Contaminant mass discharge estimation in groundwater based on multi-level point measurements: a numerical evaluation of expected errors.

Different methods for the field-scale estimation of contaminant mass discharge in groundwater at control planes based on multi-level well data are numerically analysed for the expected estimation error. We consider "direct" methods based on time-integrated measuring of mass flux, as well as "indirect" methods, where estimates are derived from concentration measurements. The appropriateness of the methods is evaluated by means of modelled data provided by simulation of mass transport in a three-dimensional model domain. Uncertain heterogeneous aquifer conditions are addressed by means of Monte-Carlo simulations with aquifer conductivity as a random space function. We investigate extensively the role of the interplay between the spatial resolution of the sampling grid and aquifer heterogeneity with respect to the accuracy of the mass discharge estimation.

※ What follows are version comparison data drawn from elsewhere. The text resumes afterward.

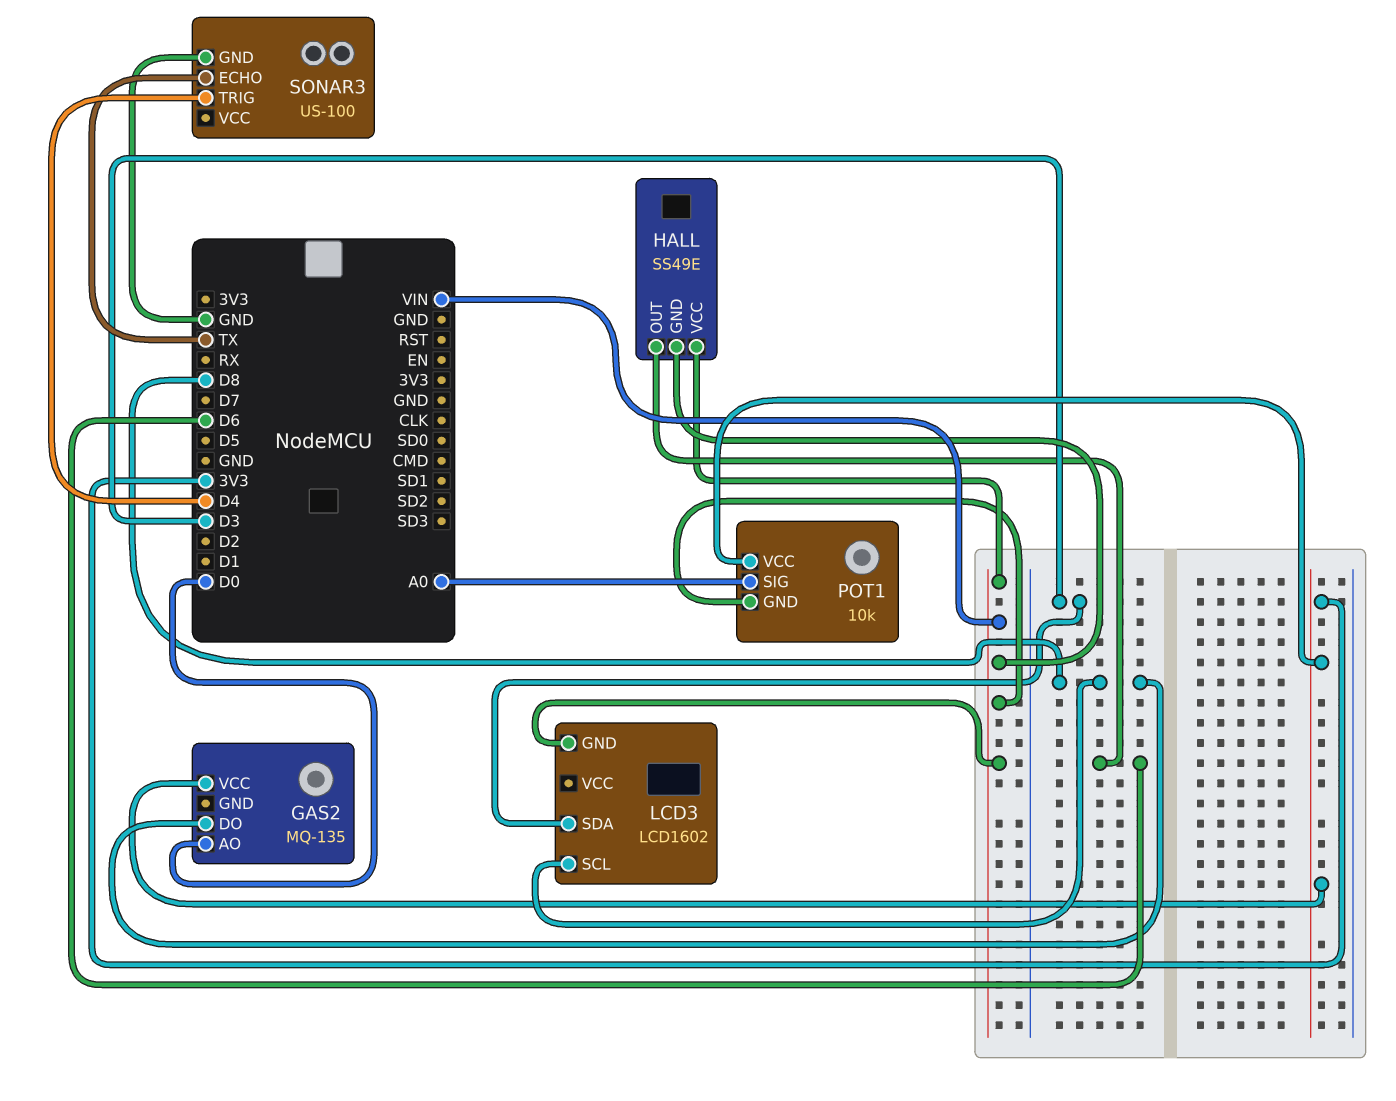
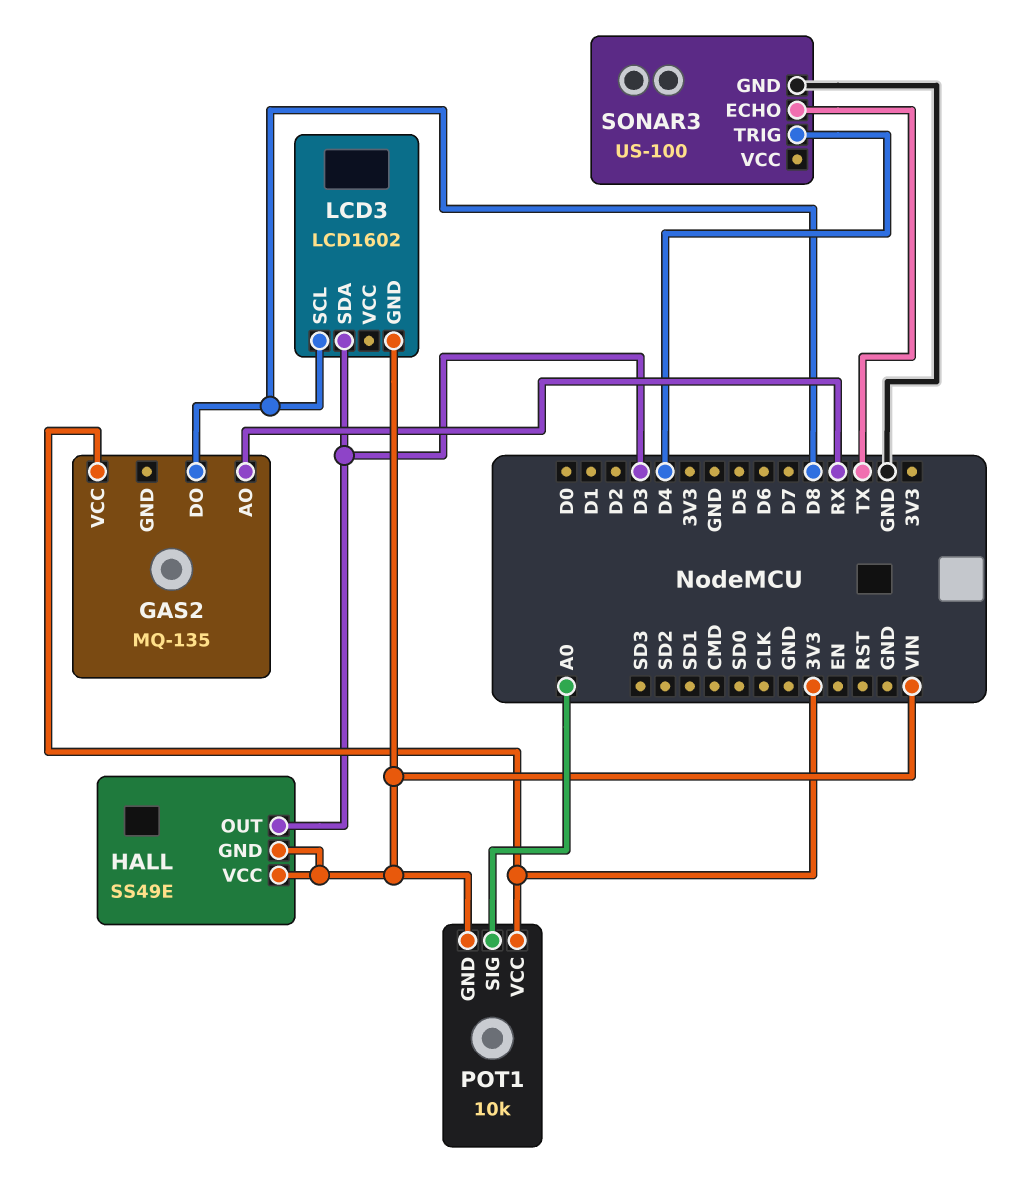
GAS2 pin AO: D0 -> RX
HALL pin OUT: D6 -> D3

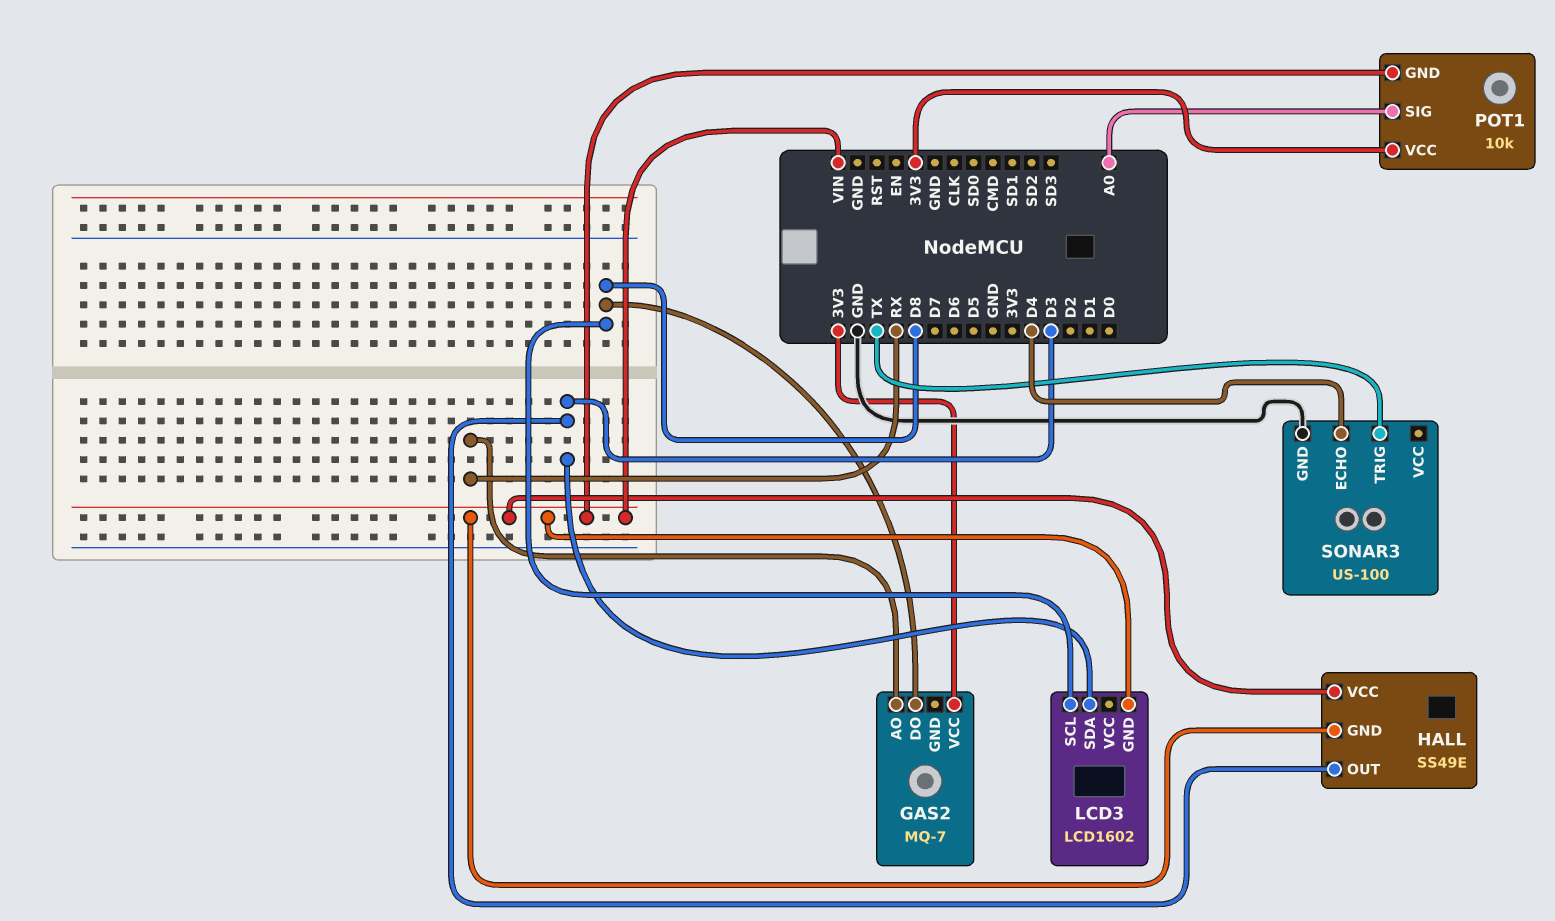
GAS2: MQ-135 -> MQ-7
SONAR3 pin ECHO: TX -> D4
SONAR3 pin TRIG: D4 -> TX

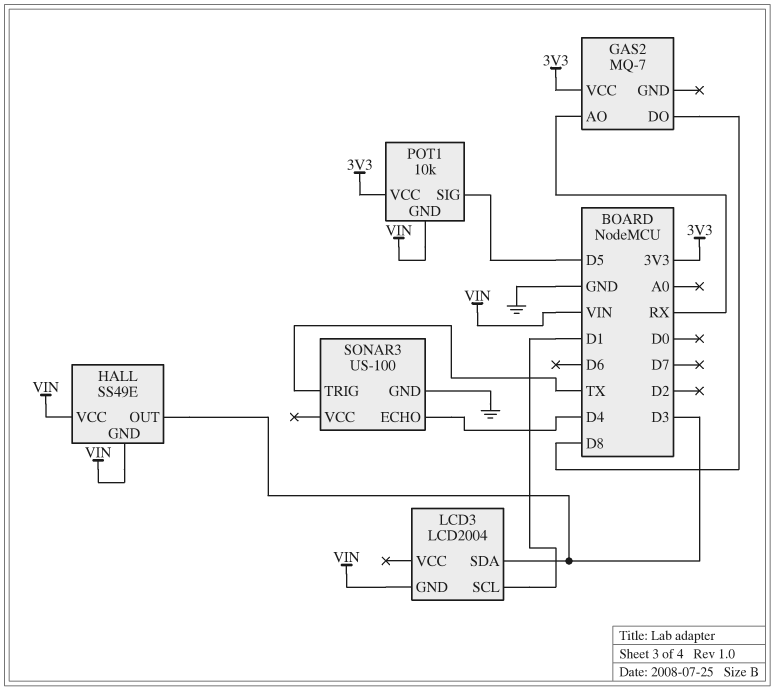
LCD3: LCD1602 -> LCD2004
LCD3 pin SCL: D8 -> D1
POT1 pin SIG: A0 -> D5

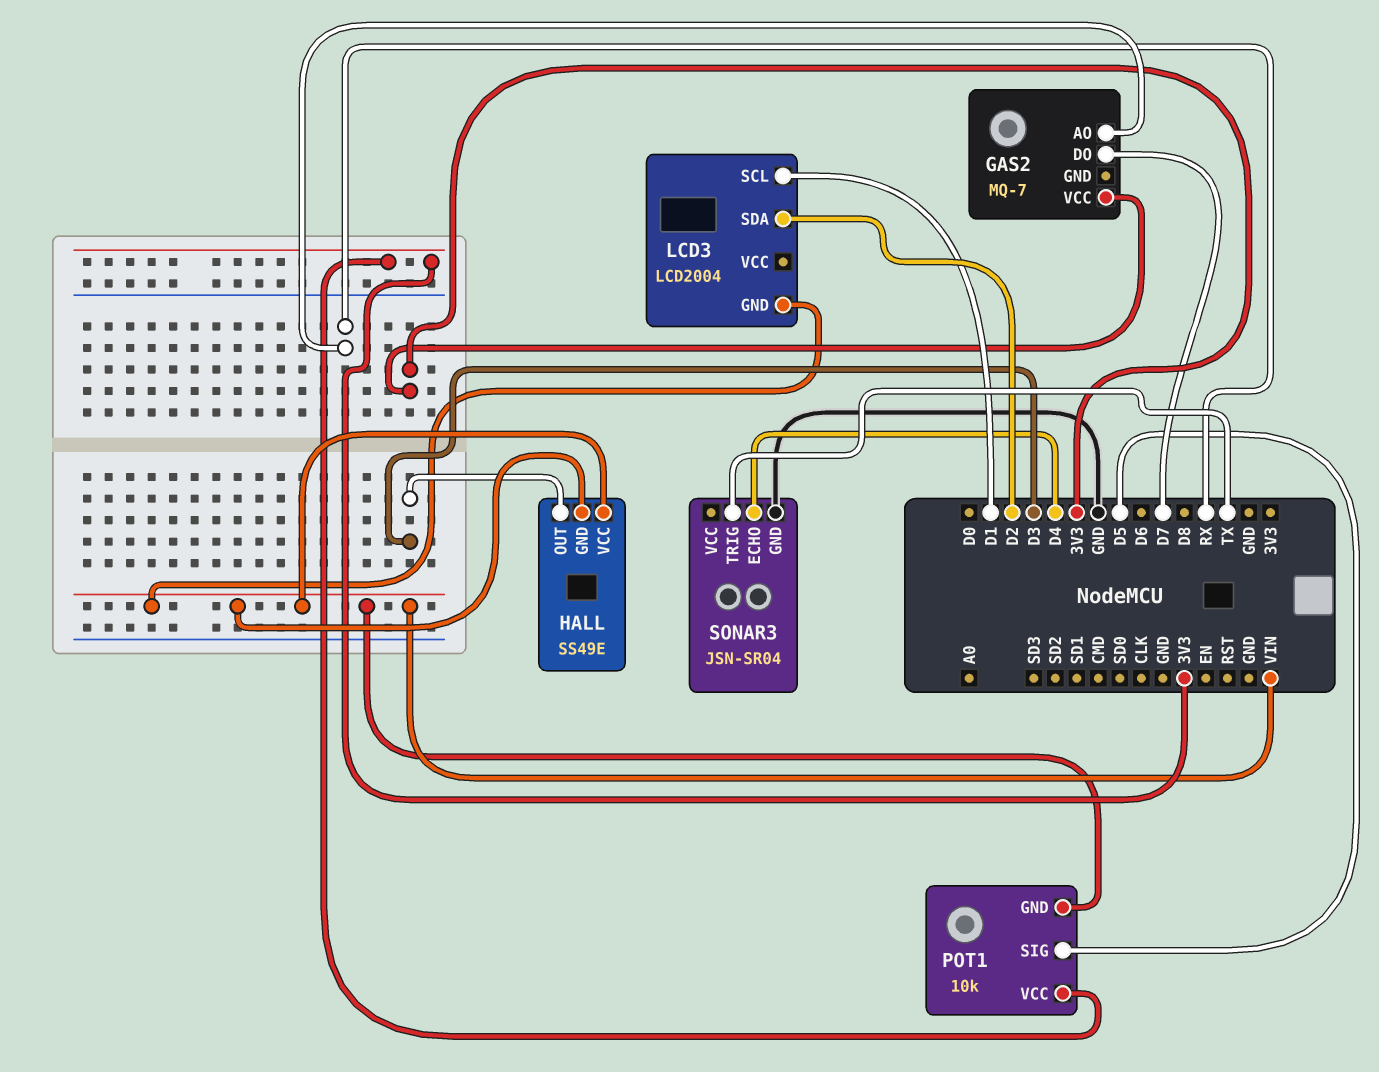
GAS2 pin DO: D8 -> D7
LCD3 pin SDA: D3 -> D2
SONAR3: US-100 -> JSN-SR04

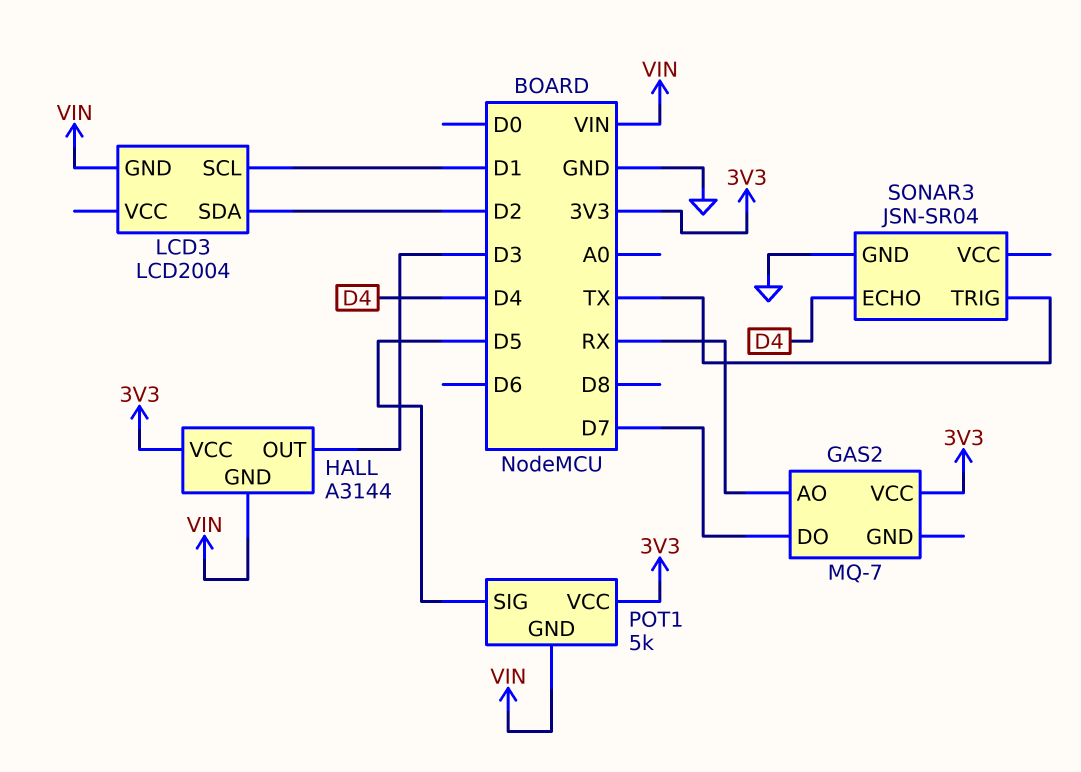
HALL: SS49E -> A3144
HALL pin VCC: VIN -> 3V3
POT1: 10k -> 5k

It is shown that estimation errors can be reduced only if spatial sampling intervals are in due proportion to spatial correlation length scales. The ranking of the methods with regard to estimation error is shown to be heavily dependent on both the given sampling resolution and prevailing aquifer heterogeneity. Regarding the "indirect" estimation methods, we demonstrate the great importance of a consistent averaging of the parameters used for the discharge estimation.